I'm sure we'll continue to see a mix of cold and warm, snowy and dry weather. But I think the end of winter is in sight. So let me bore you with some photos of the marvelous snow - but not too many (I hope), since I'm packing this into one blog post!

This is a typical scene - gray with snow:

December 17, North on Piccadilly

Bonnie has always been game to just plow through the snow. There was a long stretch when we had to give up on the park, when the snow was just too deep, but here we were still managing:

December 18

This photo was taken the day of the ice storm, which caused our delay in starting church. The main roads were so-so, and the rest of the roads were an absolute mess. But the trees were beautiful!

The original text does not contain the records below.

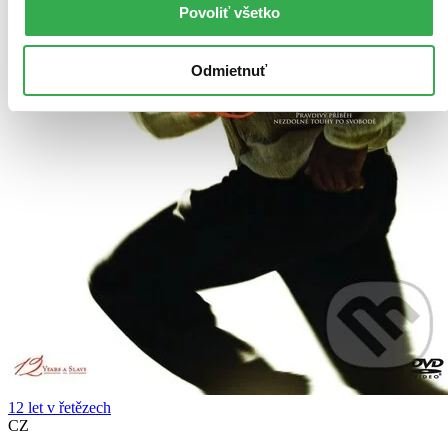
Povoliť všetko
Odmietnuť
12 let v řetězech
CZ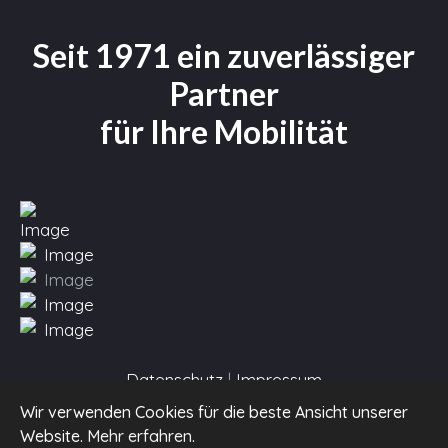
Seit 1971 ein zuverlässiger
Partner
für Ihre Mobilität
Datenschutz
|
Impressum
Wir verwenden Cookies für die beste Ansicht unserer
Website.
Mehr erfahren
.
© Auto Menzi AG | designed & hosted by
Quartell GmbH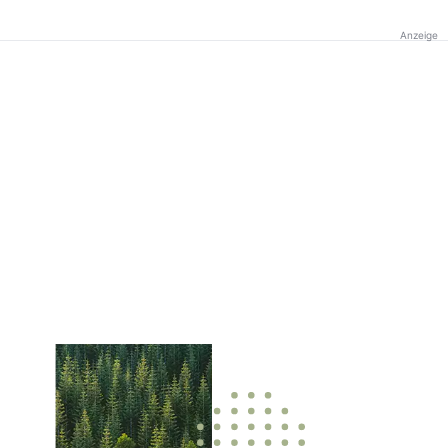
Anzeige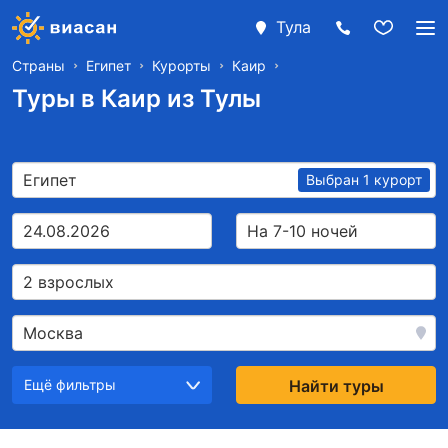
Тула
Страны
Египет
Курорты
Каир
Туры в Каир из Тулы
Египет
Выбран 1 курорт
24.08.2026
На 7-10 ночей
2 взрослых
Москва
Ещё фильтры
Найти туры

December 22, the field at Drake and Croyden

Frays Park, December 22

There were lots of days like this, as well, with brilliant blue sky:

Beautiful sky on Christmas Eve

We had friends over for dinner on Christmas Eve, and managed to take No Pictures. But I did get a picture of Jim:


 Jim and I drove to Indiana on Christmas Day, to John and Angela's home. We enjoyed the day with Karen & Vic and the rest of the growing VanderRoest clan (even though we managed, again, to take No Pictures). Driving home, we followed several horse-drawn carriages for quite a while. The roads were a bit dicey, so we just relaxed and took our time and enjoyed the scenery.

Christmas Day

This is one of my favorite scenes, when walking Bonnie. There's usually not much traffic on Highgate, and the trees lining the road give it such a pleasant atmosphere. (And they hold the snow so well!)

January 5, Highgate

Another sunny day, but still plenty of snow.  We'd had thirteen inches of snow over a couple days. Our dead-end street is not very high on the priority list for plowing, but the street looks pretty tidy here!

January 8

Our street dead ends at the park, and lots of snow gets pushed and piled there. If you look closely, you can just barely seen the yellow "Road Ends" sign peeking out from the snow:

January 10

With the park fairly impassable, Bonnie and I took to walking down Canterbury, Donnington, Dunhill, and Greenway - the streets on our side of the park. Bonnie didn't really like this plan, but realized she had to play along. In this picture, we'd gotten a fresh 10 inches of snow over a couple days.

January 26, Donnington

Here's a view from behind the breezeway, showing the path we shoveled for Bonnie, as well as the snow hanging down from our roof. Happily, we haven't seen any icicles this season (we must have finally added enough insulation to the attic).

January 28

For a while, Bonnie's outdoor adventures were limited to this path. When the wind chill was at its worst, we had to forgo her walks, and we'd only let her out for a minute or two.

January 28

Another of my favorite scenes: this is 7th Street, just north of West Main, by the vet's office. I always feel like I'm on a country lane here.

February 3

Finally, enough people traversed the park that there was a path packed into the snow (albeit a rather winding path). It was narrow, and while Bonnie did fine, I struggled. It was narrow, so a misstep would land me in 24" of snow that was not packed at all - quite a workout!

February 8

All this snow certainly put us in the mood for watching the Olympic games - although Bonnie really seemed unimpressed:

February 9 - watching the Olympics

We realized we had no photos of people in this snow - so here is a token person (me). We pay Dutch to plow out our driveway, but we shovel the bit of pavement in front of the breezeway, as well as a path out back for Bonnie. Behind me is the pile of accumulated snow from shoveling that "bit" - it almost fills the area enclosed by that fence, and is about as tall as that fence.

February 10

More snow and blue sky. I drove out to PNC's campus facility one day, and took this picture in the parking lot by building C.

February 12
It was a beautiful day, of course: all Michigan days are beautiful!